The relevant organizations must anticipate risks, propose solutions and strictly comply with those solutions. Currently, the law provides many regulations on risk prevention for depositors by specifying the obligations of commercial banks to customers, safety guarantee ratios and risk prevention measures in the operations of commercial banks. Because the operations of commercial banks must be safe and effective, the interests of depositors are guaranteed. These regulations are scattered in different legal documents, so the author focuses on the following main contents:
Firstly , on the one hand, commercial banks must publicize services and preferential policies for depositors, and on the other hand, must protect and keep confidential information about customers.
Regulations on this issue, according to Article 10 of the Law on Credit Institutions 2010, commercial banks must be responsible for publicly announcing their participation in the organization of deposit preservation and insurance at their headquarters and branches. Publicly announce deposit interest rates, service fees, rights and obligations of customers for each type of product and service being provided. Announce official transaction hours and must not arbitrarily stop transactions at the announced time. In case of stopping transactions during official transaction hours, commercial banks must post at the transaction location at least 24 hours before the time of stopping transactions. Commercial banks are not allowed to stop transactions for more than 01 working day, except for the case specified in Point e, Clause 1, Article 29 of this Law. Commercial banks provide information to account holders about transactions and balances on the account holders' accounts according to the agreement with the account holders.

########################################

Your task
Summarize the passage about commercial banks and depositors in two sentences. Rely only on the passage about commercial banks and depositors.

Dataset extract

########################################

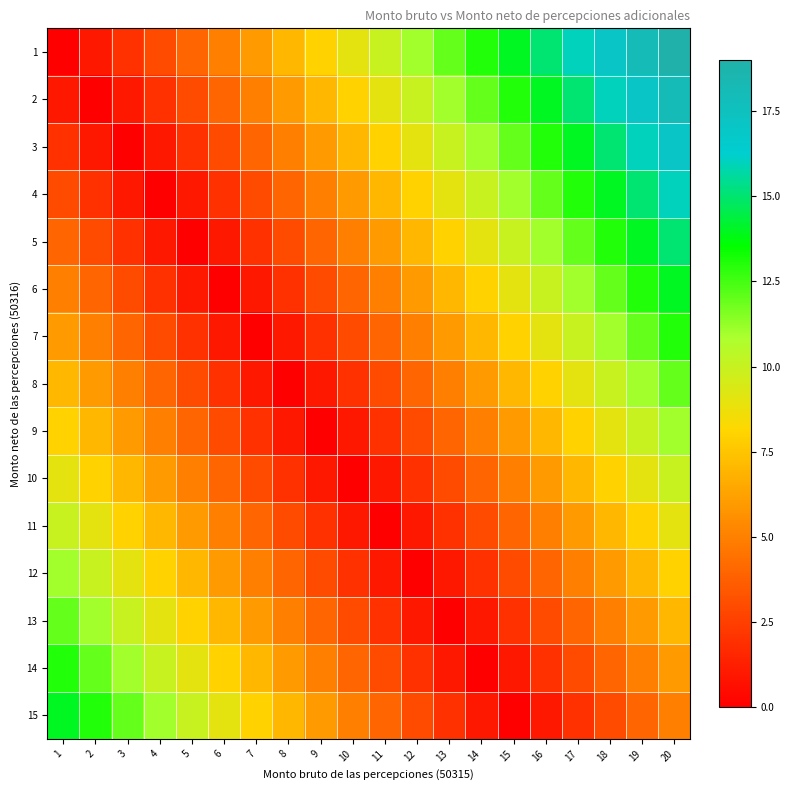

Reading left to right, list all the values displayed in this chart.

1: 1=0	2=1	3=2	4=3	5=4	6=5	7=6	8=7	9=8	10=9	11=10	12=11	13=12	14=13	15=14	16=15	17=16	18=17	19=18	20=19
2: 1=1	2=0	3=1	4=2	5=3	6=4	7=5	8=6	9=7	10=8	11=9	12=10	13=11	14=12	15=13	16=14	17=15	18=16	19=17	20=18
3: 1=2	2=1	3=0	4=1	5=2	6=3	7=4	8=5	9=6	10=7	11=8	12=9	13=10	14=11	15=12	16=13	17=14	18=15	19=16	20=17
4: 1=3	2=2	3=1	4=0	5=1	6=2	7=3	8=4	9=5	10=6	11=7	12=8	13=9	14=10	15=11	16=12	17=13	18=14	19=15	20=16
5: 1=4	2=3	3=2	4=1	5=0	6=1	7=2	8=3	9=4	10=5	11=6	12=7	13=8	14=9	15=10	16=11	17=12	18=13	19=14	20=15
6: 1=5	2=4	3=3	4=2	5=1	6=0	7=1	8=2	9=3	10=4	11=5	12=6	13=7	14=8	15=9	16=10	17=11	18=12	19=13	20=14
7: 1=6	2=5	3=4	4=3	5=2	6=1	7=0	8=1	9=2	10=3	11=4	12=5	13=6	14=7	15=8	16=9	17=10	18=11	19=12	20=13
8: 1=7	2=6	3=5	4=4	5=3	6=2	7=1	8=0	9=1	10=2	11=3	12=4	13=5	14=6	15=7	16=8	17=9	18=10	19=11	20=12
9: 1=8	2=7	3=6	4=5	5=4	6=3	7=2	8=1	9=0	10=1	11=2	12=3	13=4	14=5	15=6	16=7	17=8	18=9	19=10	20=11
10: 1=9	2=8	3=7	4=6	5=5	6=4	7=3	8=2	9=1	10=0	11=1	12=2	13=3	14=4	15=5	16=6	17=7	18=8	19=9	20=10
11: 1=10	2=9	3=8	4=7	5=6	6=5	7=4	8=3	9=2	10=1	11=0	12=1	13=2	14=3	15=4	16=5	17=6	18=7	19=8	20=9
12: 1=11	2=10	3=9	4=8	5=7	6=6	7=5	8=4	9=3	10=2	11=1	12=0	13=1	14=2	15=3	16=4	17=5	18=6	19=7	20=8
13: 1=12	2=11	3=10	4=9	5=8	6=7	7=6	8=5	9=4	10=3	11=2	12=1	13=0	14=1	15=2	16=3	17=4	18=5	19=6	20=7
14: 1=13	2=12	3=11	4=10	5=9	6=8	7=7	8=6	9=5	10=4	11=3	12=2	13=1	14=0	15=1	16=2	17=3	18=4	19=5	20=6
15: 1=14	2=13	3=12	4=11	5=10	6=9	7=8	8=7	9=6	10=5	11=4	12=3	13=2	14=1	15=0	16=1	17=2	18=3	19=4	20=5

########################################

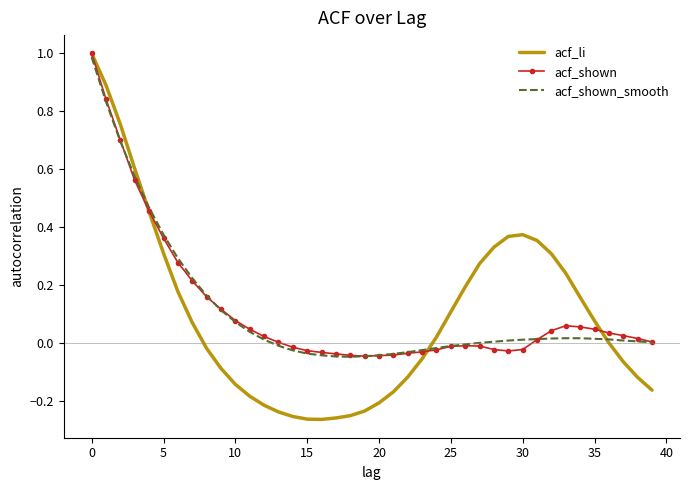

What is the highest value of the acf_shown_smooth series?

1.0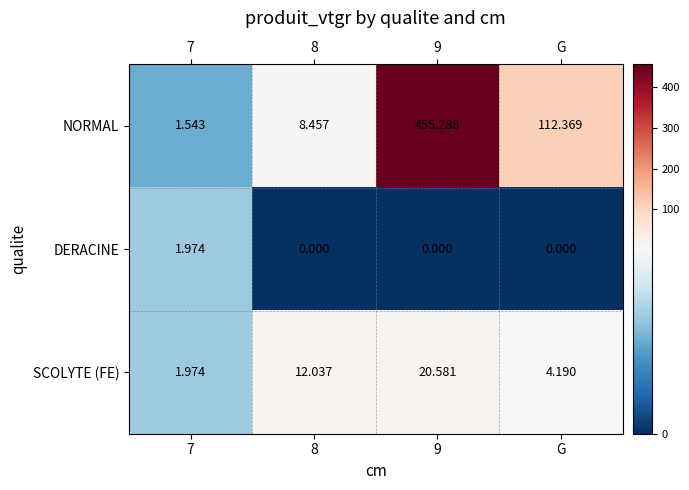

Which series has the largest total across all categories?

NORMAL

########################################

Solution
The law sets rules to protect depositors from risk, including commercial banks' obligations to customers, but these rules are spread across different legal documents. Under Article 10 of the Law on Credit Institutions 2010, commercial banks must publicly announce their participation in deposit insurance, their interest rates, fees, customer rights and obligations, and their official transaction hours, and they may stop transactions only after posting notice at least 24 hours ahead and for no more than one working day, apart from one specified exception.